O menino do açougue
Sexta-feira, fim da aula. Conversas do tipo “que bom que
amanhã não tenho aula”, “não preciso acordar cedo amanhã”. O menino moreno,
conformado, diz:
_Amanhã às cinco e meia da manhã já vou estar trabalhando.
Órfão de pai desde os
seus onze anos. Assassinado, muito provavelmente por questões ligadas à posse
de terras. Amazonense de Ipixuna, deixou mãe e irmãos; sozinho, em Cruzeiro do
Sul, no Acre. Dezessete anos.
Sábado de manhã, umas sete e meia, fui à área do cais do
porto, onde fica o comércio popular. Tinha que comprar carne. Olhando os vários
açougues que existem, senti um quase abraço por minhas costas do menino moreno,
com o mesmo sorriso bonito que estampa seu rosto quando chega à sala de aula e
me vê, também sorrindo para ele. O açougue em que trabalha fica por ali, e,
claro, dei preferência ao dele. Andamos um pouco, chegamos ao local.
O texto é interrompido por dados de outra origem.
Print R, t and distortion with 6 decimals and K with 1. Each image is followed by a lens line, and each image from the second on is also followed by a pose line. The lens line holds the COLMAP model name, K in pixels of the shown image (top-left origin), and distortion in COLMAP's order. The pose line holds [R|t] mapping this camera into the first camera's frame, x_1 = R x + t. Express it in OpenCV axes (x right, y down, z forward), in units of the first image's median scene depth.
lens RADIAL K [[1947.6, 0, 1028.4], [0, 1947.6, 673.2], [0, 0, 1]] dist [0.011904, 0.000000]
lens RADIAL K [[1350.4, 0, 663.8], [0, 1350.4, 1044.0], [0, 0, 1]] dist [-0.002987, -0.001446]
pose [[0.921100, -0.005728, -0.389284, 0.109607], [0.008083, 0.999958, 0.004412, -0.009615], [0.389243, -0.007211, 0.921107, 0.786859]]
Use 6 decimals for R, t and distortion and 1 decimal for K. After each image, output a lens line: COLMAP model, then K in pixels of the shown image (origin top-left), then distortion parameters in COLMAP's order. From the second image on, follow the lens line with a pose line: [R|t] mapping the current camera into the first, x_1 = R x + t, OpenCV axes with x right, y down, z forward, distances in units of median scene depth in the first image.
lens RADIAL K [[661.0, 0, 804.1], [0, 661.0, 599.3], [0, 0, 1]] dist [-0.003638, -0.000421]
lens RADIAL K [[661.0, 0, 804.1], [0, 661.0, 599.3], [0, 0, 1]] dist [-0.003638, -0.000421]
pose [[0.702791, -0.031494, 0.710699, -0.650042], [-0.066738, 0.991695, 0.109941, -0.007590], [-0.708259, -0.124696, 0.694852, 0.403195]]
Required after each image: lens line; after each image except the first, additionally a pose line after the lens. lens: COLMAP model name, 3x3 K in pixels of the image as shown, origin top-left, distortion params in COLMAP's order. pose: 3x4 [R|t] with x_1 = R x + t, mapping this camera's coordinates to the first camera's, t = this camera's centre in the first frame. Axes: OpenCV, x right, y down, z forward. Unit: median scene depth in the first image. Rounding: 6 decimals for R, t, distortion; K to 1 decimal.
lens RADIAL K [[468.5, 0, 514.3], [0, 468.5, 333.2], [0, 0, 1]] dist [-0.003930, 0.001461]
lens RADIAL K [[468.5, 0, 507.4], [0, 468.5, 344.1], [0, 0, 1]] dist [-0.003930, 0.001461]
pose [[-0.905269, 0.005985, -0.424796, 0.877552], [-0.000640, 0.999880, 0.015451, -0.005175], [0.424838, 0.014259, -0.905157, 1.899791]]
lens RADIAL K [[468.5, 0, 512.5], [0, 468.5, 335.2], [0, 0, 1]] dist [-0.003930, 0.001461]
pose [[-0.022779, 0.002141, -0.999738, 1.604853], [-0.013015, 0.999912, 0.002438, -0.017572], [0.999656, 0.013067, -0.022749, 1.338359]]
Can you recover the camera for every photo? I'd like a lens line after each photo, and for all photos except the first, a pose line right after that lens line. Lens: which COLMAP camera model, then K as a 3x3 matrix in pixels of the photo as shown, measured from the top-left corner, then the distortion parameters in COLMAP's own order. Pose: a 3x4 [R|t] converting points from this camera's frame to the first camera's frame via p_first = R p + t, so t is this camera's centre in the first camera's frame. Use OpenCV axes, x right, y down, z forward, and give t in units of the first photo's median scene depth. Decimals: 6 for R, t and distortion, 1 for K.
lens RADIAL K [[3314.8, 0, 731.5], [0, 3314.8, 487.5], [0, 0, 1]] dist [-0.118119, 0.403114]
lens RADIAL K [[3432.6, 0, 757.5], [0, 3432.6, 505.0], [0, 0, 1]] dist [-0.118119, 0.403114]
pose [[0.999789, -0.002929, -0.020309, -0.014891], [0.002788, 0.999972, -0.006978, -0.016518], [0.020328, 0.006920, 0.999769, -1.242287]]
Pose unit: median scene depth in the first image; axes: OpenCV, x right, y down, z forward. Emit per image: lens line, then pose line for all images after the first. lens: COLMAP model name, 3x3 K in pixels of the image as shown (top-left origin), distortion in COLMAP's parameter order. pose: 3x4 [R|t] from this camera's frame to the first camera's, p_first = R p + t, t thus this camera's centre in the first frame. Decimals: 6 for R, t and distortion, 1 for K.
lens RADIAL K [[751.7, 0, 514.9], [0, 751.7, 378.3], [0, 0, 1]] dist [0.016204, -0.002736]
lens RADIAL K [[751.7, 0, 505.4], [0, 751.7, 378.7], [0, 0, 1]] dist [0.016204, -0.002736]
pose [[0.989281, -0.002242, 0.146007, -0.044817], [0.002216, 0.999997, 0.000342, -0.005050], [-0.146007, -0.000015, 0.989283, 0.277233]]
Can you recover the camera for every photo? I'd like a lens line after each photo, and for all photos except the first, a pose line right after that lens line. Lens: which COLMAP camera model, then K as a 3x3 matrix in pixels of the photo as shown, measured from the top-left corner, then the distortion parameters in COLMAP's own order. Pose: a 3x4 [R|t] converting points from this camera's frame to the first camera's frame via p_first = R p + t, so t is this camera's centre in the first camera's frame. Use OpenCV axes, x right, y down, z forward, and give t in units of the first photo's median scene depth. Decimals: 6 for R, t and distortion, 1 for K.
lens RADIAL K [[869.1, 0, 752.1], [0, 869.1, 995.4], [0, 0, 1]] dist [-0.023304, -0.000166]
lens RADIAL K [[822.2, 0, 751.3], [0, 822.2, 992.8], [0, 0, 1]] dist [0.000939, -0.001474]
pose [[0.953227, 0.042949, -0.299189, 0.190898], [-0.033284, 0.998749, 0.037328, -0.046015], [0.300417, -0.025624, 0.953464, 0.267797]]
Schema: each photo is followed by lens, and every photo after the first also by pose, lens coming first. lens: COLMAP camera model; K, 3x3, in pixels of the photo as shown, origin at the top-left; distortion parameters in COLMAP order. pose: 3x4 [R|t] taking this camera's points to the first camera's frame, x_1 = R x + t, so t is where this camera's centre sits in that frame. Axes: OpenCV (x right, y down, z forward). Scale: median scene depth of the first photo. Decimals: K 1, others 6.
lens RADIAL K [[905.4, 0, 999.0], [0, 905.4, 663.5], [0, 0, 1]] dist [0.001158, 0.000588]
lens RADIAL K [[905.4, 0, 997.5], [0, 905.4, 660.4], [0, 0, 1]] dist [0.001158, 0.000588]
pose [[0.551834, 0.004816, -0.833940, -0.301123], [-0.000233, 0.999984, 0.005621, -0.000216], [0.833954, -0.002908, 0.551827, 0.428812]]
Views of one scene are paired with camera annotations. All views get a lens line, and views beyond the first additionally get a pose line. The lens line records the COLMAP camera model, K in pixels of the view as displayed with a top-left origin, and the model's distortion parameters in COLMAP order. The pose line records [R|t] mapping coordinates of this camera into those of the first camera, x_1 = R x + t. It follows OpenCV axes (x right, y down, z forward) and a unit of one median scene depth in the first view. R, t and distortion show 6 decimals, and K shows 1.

Atendeu-me, orientou-me sobre açougueiros que vendem bife de carne de segunda como
se fosse de primeira; fez a gentileza de guardar a minha compra, para que eu
pudesse sair e comprar mais outros produtos. Parece outra pessoa, manuseando a
faca, não lembra o menino da sala de aula. Parece mais velho, não por sua
aparência, mas pela responsabilidade com que exerce o ofício. Naquele sábado,
havia acordado às quatro e pouca da manhã. Não só naquele sábado, mas em todos
os dias, exceto aos domingos, acredito.
Na semana seguinte, em sala de aula, chega um pouco depois
da sete da noite, sempre com o sorriso bonito. A vida não parece ser difícil.
Passei um tema de redação para a turma. A maioria dela, sei que não trabalha,
são estudantes de manhã. Pouquíssimos entregaram seus textos, menos de oito. O
menino moreno entregou. Mesmo tendo acordado antes das cinco da manhã, mesmo após
o trabalho, do qual só sai depois da quatro da tarde. Não tem tempo para
estudar, disse que leva o caderno para o açougue para estudar, mas o cansaço
talvez não o deixe abri-lo. Mas o sorriso está ali, sempre que o solicito,
nunca demonstra desânimo.
O que você faz aqui, sozinho, sem família, longe da sua
casa, da sua terra? Quero ser engenheiro. Mas se não conseguir para engenharia,
pego o curso que der para passar. Minha terra tem nada, não tem trabalho. Não
tem faculdade. Não tem curso. Ensino Médio e acabou. Não peço ajuda para minha
mãe: lembro dela dizendo que não ia sustentar vagabundo. Minha família tem
terra, tem um frigorífico, mas não quero
ajuda. Orgulho de homem. Quero voltar e mostrar pro povo de lá que não dei se
ser vagabundo. Depois que meu pai morreu, todo mundo achou que eu ia ser
vagabundo. Quero mostrar que venci. Quero estudar.
Assim, o menino moreno me conta a sua história, depois de eu
lhe falar do meu interesse de escrever sobre ela. Fez questão de fazer um
resumo da sua saga para a vitória, para que eu pudesse colocar no meu texto. Firme
ao relatar sua vida, emocionou colegas que o ouviram, mas não a ele próprio.
Não se lamenta. Apenas luta diariamente, com seu trabalho e com o que sobra do
seu dia para estudar. Sempre com o sorriso bonito.
Isso foi ontem, dia
30 de abril. Nada mais oportuno, às vésperas do dia do trabalhador. Parabéns
pelo seu dia, menino moreno. Que esse sorriso nunca saia de seu rosto, quando
retornar a Ipixuna.
p.s. O menino Henrique começará a cursar engenharia em agosto de 2014, na Uninorte, em Rio Branco, com a ajuda do FIES. Parabéns, menino, muita luz em sua vida.